Un cerrojo y un cartel de clausurado en el pequeño bombeador. Aquel pedazo semihundido ubicado en un costado del frente. Es el que nos obliga a pasar por cosas bellas y otras no tanto, que mueve fronteras y las deshace cuando despertamos. Creador de sueños mágicos llenos de brisa y de sol, llenos de arco iris de amor.
Mis intentos por entrar fueron variando en el transcurso de ochenta y cinco días. Primero aplaudí porque no encontré el timbre, pero no salió nadie. De la forma más natural, comencé a golpear sus puertas y noté algunos rasguños en ellas, comencé a besarlos con desesperación.
Al otro día, volví al mismo lugar y en la puerta dejé un regalo lleno de confianza. En él puse un frasco con diferentes carcajadas, otro con ricos aromas y un último con caricias deseantes. Mi estado era inquieto y acelerado.
Una tarde, decidí pasar por allí. La puerta estaba entornada y quise entrar a curiosear. Alguien se asomó y dijo “No queremos alboroto, aquí solo hay tranquilidad”. Inmediatamente la puerta se cerró. En ella se podía leer un nuevo cartel: “Prohibido pasar, solo personal autorizado” y entre paréntesis “voladores abstenerse”.

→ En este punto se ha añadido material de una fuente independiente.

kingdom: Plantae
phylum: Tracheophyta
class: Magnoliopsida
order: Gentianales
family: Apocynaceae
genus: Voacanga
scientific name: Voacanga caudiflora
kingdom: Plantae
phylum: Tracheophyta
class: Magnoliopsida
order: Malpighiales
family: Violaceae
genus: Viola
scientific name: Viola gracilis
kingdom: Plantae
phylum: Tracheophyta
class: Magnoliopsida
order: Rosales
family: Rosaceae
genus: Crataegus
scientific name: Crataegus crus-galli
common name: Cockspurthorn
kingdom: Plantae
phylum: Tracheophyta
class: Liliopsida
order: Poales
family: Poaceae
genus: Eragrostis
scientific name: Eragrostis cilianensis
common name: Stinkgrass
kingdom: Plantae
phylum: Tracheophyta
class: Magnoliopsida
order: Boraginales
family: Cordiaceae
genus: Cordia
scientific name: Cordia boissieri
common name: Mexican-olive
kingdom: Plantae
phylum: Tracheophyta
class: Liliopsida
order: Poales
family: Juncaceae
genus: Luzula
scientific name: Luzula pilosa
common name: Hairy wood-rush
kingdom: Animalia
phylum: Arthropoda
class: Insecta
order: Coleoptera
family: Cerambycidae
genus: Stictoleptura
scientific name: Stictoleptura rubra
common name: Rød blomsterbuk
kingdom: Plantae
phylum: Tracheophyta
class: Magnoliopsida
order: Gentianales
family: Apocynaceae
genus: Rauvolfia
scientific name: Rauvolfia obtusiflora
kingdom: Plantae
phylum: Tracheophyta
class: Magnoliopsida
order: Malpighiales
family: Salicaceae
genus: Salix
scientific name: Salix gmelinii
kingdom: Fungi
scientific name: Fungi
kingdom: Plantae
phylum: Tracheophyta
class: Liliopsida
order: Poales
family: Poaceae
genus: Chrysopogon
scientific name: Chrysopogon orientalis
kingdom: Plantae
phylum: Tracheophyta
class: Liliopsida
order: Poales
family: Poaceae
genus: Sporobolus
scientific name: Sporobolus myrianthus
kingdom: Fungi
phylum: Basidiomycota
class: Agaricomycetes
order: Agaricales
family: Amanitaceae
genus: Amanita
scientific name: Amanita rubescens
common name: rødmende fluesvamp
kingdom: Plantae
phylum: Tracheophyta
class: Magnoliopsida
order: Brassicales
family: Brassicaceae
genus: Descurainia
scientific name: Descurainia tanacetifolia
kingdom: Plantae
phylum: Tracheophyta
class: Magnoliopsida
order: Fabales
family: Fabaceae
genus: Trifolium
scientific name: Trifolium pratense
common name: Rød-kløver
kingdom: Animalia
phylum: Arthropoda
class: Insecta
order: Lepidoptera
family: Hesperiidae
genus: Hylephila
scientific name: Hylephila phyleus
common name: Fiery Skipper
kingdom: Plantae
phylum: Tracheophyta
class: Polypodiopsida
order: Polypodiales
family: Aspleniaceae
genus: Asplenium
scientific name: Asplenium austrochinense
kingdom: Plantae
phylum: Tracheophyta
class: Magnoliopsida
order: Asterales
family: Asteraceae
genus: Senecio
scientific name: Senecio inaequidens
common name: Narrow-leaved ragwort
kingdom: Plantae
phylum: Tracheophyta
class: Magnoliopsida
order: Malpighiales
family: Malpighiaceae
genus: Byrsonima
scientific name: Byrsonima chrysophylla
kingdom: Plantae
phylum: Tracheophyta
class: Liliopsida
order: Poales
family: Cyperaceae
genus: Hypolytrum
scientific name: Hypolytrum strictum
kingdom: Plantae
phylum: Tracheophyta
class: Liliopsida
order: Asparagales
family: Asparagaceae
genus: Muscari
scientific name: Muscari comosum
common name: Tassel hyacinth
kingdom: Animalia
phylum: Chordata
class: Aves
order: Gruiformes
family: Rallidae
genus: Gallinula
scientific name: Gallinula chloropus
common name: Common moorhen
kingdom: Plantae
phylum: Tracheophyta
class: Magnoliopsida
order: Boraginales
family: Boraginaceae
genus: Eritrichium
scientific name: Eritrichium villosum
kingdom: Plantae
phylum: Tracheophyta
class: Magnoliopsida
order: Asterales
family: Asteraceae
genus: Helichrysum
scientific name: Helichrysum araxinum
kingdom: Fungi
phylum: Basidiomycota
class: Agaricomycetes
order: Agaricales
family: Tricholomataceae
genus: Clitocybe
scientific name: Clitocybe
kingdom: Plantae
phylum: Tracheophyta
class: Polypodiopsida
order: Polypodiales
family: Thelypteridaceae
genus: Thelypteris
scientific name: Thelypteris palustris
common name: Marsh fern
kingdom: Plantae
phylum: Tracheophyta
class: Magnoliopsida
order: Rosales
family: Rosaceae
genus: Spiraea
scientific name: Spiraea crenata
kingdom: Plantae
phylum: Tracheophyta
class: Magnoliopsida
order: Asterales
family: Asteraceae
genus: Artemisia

Nada de eso me importó y seguí con mis intentos. De la azotea colgué una soga y comencé a subir. Ya en el techo, entré ensueños y bailé un rato en la lluvia descalza. Cuando desperté me di cuenta que dormida había removido un poco de tierra, entonces me dediqué a sembrar alelíes. Millones de semillas cayeron por agujeros, todos mis cuidados fueron sinceros pero ninguno brotó.
Una noche logré entrar a un especie de jardín de invierno. Miré alrededor y encontré una caja llena de cartas y regalos. Mis manos temblaban y mis latidos retumbaban en mi cien. Tomé una de ellas y pude leer: “Clara, como te quiero y te perdono”. Un poco más al final, se repetía una y otra vez la misma frase: “Clara, necesito un poco de tu amor francés”. No pude contenerme y abrí uno de los regalos. Elegí una caja muy pequeña y deteriorada. Era un collar que aún conservaba aroma a rosas. Lo use.
Creo que ese fue uno de los mejores días, yo era feliz. Esos archivos guardados habían acrecentado mis ganas de entrar. Volví a intentar, esta vez solo le pedí que mirara mis ojos, que en silencio observara el trayecto que habían recorrido y el tiempo que llevaban caminando hasta allí. Le advertí que ellos no lo buscaban pero que lo habían encontrado.
Como un tornado quería arrasar con sus puertas cerradas, sus enormes candados y ventanas enrejadas. Y grité: “Salí, salí, vamos a jugar”. Volví a gritar conteniendo las ganas de volar: “Abrí, te estoy esperando”, “Dale, que la luna es nuestra esta noche”. Corrí catorce vueltas a la manzana gritando insistentemente y ya casi instintivamente me paré en la puerta. Por el agujero de la cerradura susurré: “Es que yo te quiero”. En el silencio, pude escuchar a los grillos repetir lo mismo. Tomé mi valija y partí. Un largo camino a casa me esperaba.
La caminata apachuchó y estrujó mi esponja bombeadora hasta que cayeron decenas de lágrimas. En fin, me di cuenta que ese corazón estaba algo cerrado.